I mostly work with JVM based apps in recent years and there's lots of low hanging fruit in tests there. JIT compilation is both a blessing and a curse. You don't waste any time compiling the tests themselves (to machine code), but also, the code that does get compiled is forgotten between runs and build systems like to test different modules in different processes. So every test run of every module starts with slow warmup. There is a lot of work being done at the moment on improving that situation, but a lot of it boils down to poor build systems and that's harder to fix (nobody agrees what a good build system looks like...)

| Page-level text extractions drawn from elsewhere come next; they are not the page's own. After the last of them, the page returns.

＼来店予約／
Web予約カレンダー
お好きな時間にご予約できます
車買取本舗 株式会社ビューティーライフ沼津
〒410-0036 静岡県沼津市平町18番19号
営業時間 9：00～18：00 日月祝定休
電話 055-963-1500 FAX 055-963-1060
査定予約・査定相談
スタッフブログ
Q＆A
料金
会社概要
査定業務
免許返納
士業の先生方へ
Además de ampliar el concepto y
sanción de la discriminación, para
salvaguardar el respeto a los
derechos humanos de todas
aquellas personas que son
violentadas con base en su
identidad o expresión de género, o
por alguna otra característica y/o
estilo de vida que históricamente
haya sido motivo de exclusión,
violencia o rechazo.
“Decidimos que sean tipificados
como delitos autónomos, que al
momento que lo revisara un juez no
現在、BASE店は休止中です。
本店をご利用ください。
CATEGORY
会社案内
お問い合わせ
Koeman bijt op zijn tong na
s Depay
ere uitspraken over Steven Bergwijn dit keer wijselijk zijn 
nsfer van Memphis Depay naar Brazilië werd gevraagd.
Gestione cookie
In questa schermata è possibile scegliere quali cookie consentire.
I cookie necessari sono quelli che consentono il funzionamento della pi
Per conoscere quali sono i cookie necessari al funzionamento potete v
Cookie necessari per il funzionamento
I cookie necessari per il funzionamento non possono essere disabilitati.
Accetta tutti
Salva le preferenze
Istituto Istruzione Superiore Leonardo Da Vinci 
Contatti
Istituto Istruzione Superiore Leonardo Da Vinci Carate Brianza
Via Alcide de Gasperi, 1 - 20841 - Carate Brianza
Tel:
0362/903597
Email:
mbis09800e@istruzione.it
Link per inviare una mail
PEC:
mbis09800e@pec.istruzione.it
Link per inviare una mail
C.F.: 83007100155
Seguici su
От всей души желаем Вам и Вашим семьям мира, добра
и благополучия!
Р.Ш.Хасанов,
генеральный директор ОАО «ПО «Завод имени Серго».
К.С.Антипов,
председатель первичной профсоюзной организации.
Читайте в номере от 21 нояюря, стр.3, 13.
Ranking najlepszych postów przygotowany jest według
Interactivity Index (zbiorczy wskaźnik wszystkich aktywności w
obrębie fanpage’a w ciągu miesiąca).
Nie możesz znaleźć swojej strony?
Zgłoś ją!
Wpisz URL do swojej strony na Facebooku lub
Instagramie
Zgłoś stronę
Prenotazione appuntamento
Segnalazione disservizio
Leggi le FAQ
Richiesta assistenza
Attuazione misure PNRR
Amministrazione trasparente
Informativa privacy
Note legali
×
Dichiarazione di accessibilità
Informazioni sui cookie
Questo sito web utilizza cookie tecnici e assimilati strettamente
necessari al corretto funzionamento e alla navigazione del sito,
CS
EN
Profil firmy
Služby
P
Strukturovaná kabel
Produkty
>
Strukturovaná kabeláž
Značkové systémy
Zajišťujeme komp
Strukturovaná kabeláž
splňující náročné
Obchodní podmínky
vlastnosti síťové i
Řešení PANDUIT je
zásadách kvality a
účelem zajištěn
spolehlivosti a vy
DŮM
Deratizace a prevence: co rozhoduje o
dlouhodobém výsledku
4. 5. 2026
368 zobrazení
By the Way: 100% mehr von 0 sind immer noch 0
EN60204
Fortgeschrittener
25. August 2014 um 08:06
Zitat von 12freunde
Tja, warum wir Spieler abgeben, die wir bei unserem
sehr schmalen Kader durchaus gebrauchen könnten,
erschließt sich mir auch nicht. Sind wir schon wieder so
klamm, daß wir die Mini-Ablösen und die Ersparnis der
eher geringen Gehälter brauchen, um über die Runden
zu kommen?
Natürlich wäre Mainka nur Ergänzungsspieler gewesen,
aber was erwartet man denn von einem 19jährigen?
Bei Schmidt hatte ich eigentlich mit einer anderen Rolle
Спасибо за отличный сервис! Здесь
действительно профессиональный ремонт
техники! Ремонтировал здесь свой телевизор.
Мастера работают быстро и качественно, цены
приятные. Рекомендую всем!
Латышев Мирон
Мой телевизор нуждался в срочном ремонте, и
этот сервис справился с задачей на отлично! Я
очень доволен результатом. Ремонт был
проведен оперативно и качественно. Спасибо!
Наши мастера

In one of my current projects, I've made the entire test suite run in parallel at the level of individual test classes. This took a bit of work to stop different tests messing with each other's state inside the database, and it revealed some genuine race conditions when apparently unrelated features interacted in buggy ways. But it was definitely worth it for local testing. Unfortunately the CI configuration was then written in such a way that it starts by compiling one of its dependencies, which blows up test time to the point where improvements to the actual tests are nearly irrelevant. This particular CI system is non-standard/in house, and I haven't figured out how to fix it yet.

This kind of story is typical. Many such cases.